An equal miracle is director Mira Nair's assured and passionate film about them (at the Nuart), fiction with its roots in the bitter truth. It manages, in same way that The 400 Blows managed, to lift us beyond its pain to compassionate understanding of a troubling scene. Nair has a wonderful eye and a truly cinematic sense of story. She doesn't tell in words what the eye of her camera can say with more authenticity. (Her cinematographer is Sandi Sissel, whose control of lighting and composition may remind you of Maria Cosindas or of Mary Ellen Mark.)

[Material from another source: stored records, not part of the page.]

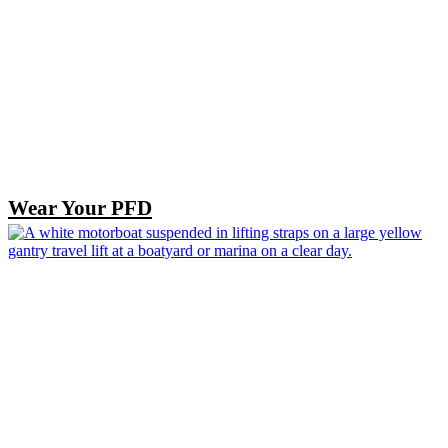
Wear Your PFD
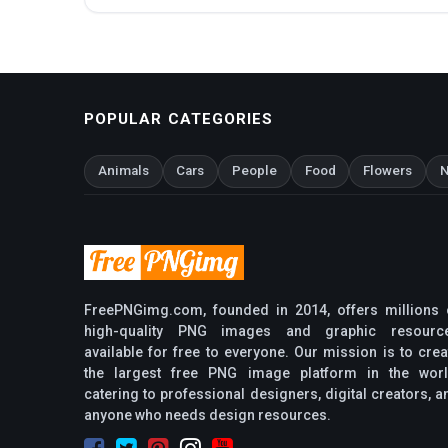
POPULAR CATEGORIES
Animals
Cars
People
Food
Flowers
N
FreePNGimg.com, founded in 2014, offers millions 
high-quality PNG images and graphic resourc
available for free to everyone. Our mission is to crea
the largest free PNG image platform in the worl
catering to professional designers, digital creators, a
anyone who needs design resources.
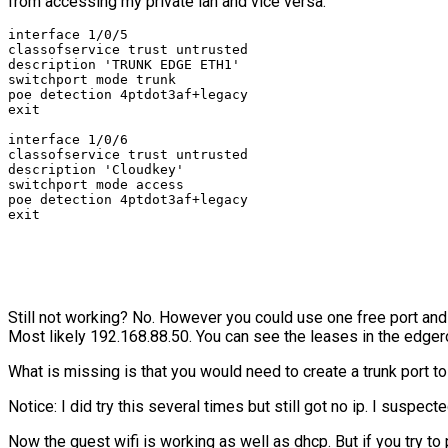
from accessing my private lan and vice versa.
interface 1/0/5

classofservice trust untrusted

description 'TRUNK EDGE ETH1'

switchport mode trunk

poe detection 4ptdot3af+legacy

exit

interface 1/0/6

classofservice trust untrusted

description 'Cloudkey'

switchport mode access

poe detection 4ptdot3af+legacy

exit
Still not working? No. However you could use one free port and 
Most likely 192.168.88.50. You can see the leases in the edgero
What is missing is that you would need to create a trunk port t
Notice: I did try this several times but still got no ip. I suspe
Now the guest wifi is working as well as dhcp. But if you try to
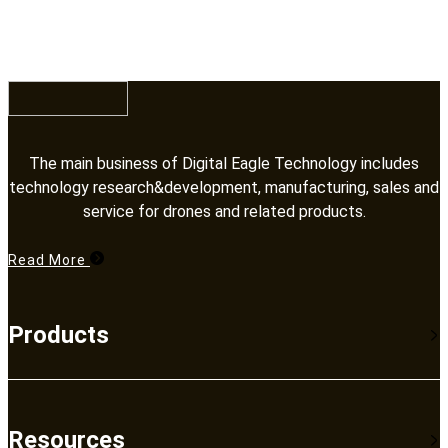
Training
Training
The main business of Digital Eagle Technology includes
technology research&development, manufacturing, sales and
service for drones and related products.​​​​​​​
Read More
Products
Resources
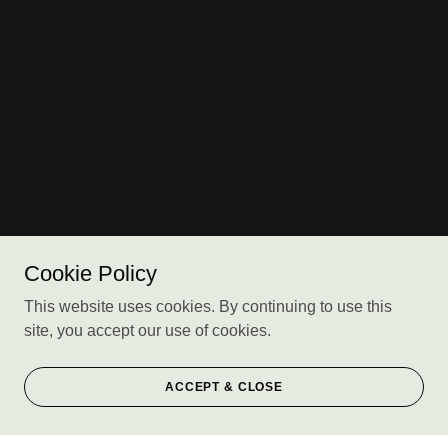
Cookie Policy
This website uses cookies. By continuing to use this
site, you accept our use of cookies.
ACCEPT & CLOSE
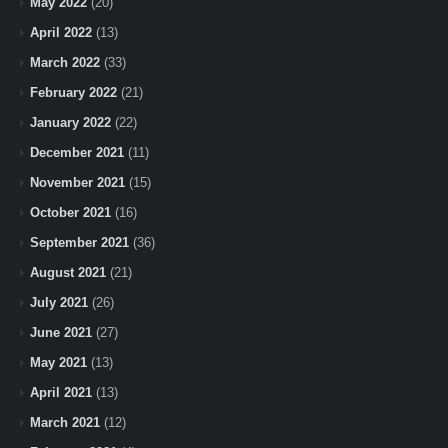
May 2022
(20)
April 2022
(13)
March 2022
(33)
February 2022
(21)
January 2022
(22)
December 2021
(11)
November 2021
(15)
October 2021
(16)
September 2021
(36)
August 2021
(21)
July 2021
(26)
June 2021
(27)
May 2021
(13)
April 2021
(13)
March 2021
(12)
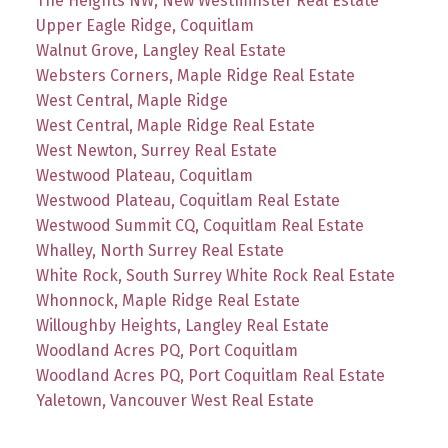
The Heights NW, New Westminster Real Estate
Upper Eagle Ridge, Coquitlam
Walnut Grove, Langley Real Estate
Websters Corners, Maple Ridge Real Estate
West Central, Maple Ridge
West Central, Maple Ridge Real Estate
West Newton, Surrey Real Estate
Westwood Plateau, Coquitlam
Westwood Plateau, Coquitlam Real Estate
Westwood Summit CQ, Coquitlam Real Estate
Whalley, North Surrey Real Estate
White Rock, South Surrey White Rock Real Estate
Whonnock, Maple Ridge Real Estate
Willoughby Heights, Langley Real Estate
Woodland Acres PQ, Port Coquitlam
Woodland Acres PQ, Port Coquitlam Real Estate
Yaletown, Vancouver West Real Estate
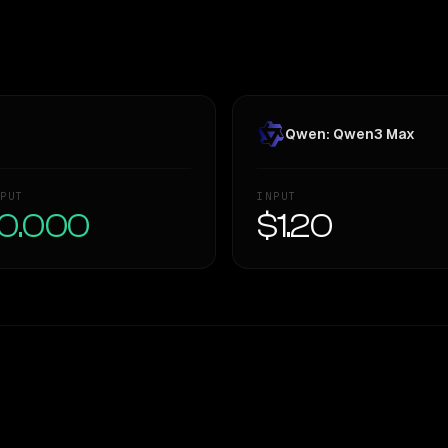
Qwen: Qwen3 Max
PUT
INPUT
0.000
$1.20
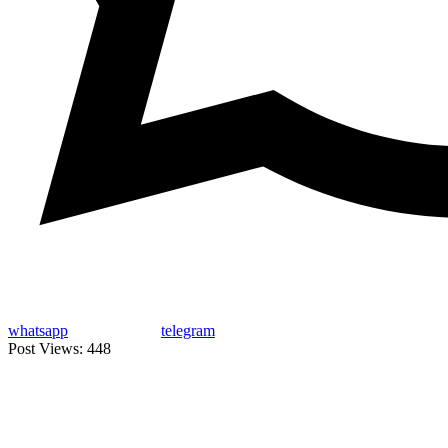
whatsapp
telegram
Post Views:
448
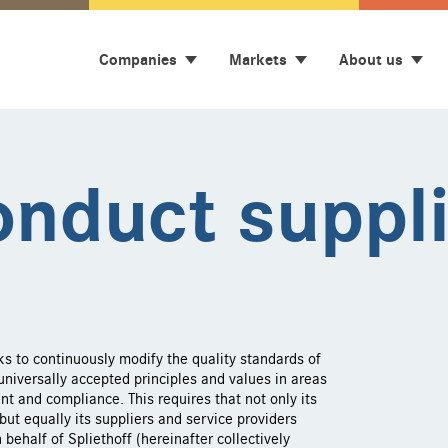
Companies
Markets
About us
onduct suppl
ks to continuously modify the quality standards of
niversally accepted principles and values in areas
nt and compliance. This requires that not only its
ut equally its suppliers and service providers
behalf of Spliethoff (hereinafter collectively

But as a director, Nair must also have a fierce insistence on truth, because none of her film's core of real street-kids can ever be discovered 'acting'.They range from early teenagers down to the tiny eight-year-old (Hansa Vithal) who has the crucial role of Manju, the child of a brothel prostitute and her handsome, thuggish pimp, Baba (Nana Patekar). We pick our way through this feverish world with the same curiosity as the film's central figure, ten-yearold Krishna (eleven-year old Shafiq Syed, a phenomenon). Abandoned when his traveling-circus employers move out abruptly he has headed uncertainly for the first big city where he can earn 500 rupees- Bombay. It's the price of a scooter he. has destroyed: the price, he hopes, of winning back his mother's favor. In the city, he's green, a 'bumpkin,' a mark for kids even half his age. But soon he's swept into a little experienced clot with Chillum (Raghubir Yadav), a twenty-year old drugaddict, at its centre. Krishna gets a job working as a tea-boy, he even loses his name to the nickname Chaipau 'one who gets tea and bread.' The Kamathipura area's brothel No. 109 is the film's main setting. From there, Chillum sells Baba's drugs, sampling them liberally himself. And after one glimpse of Sweet Sixteen (Chanda Sharma), a tearstained, shanghaied innocent whose virginity will bring the brothel 10,000 rupees, Krishna/Chaipau haunts No. 109 too, mutely captivated. Salaam Bombay's! intensely cinematic quality is heightened when Sweet Sixteen and Chaipau must mime their feelings; she speaks only Nepali, he only Hindi. Somehow there is an echo of Broken Blossoms.

Like Chaipau, we are thrown into this precarious life with no explanation. But the film-makers are canny. We identify so quickly with Chaipau that when, for example, Sweet Sixteen dashes the glass of tea he's brought her on to the stone floor, we know her gesture will cost him money at the tea-stall. Or when his customers complain that there's too much water in the tea, it's because the drenched boy has been making his rounds in the pouring rain. No sociologist made points more poignantly. Bizarrely, even as we watch Chaipau's life at close range, Salaam Bombay! hasn't quite the bleak hopelessness of Pixote. It even has moments of outrageous sass, although they come at appalling points in the action. The movie's liveliness also comes because the film vibrates with the mad, electric colors of India itself, from painted wood with a faded patina to the golds and silvers and prints of Manju's gaudy dress-up clothes. If the young actors are impressive, the film's professional actors are their equals, in particular Manju's tragic mother (Aneeta Kanwar), the voracious Madame (Shaukat Azmi) and Yadav's full-scale portrait of the irrational despairing drug habit. (The film is Times-rated: Mature for its subject matter.) Chaipau's maturing-wising up is nearer the mark-is tragedy enough. Nair lets us watch the subtle changes in him, from the open-faced little boy in the country to the face of ravaged innocence at the close. (The last sequence is framed by a wild street festival for the elephant god Ganpati, which will inevitably bring back memories of Children of Paradise). It is a luminously intelligent performance by Syed, making the question of his future all the more poignant.

Salaam Bombay! won Nair the Camera d'Or as best new director at Cannes this year. (Last weekend, it won first prize at Los Angeles' Women in Film Festival.) Watching the strength of her vision and her craft, balanced by the empathy shown in all her work so far-her earlier documentaries as well-there is every reason to believe that Salaam Bombay! marks the opening of an extraordinary career.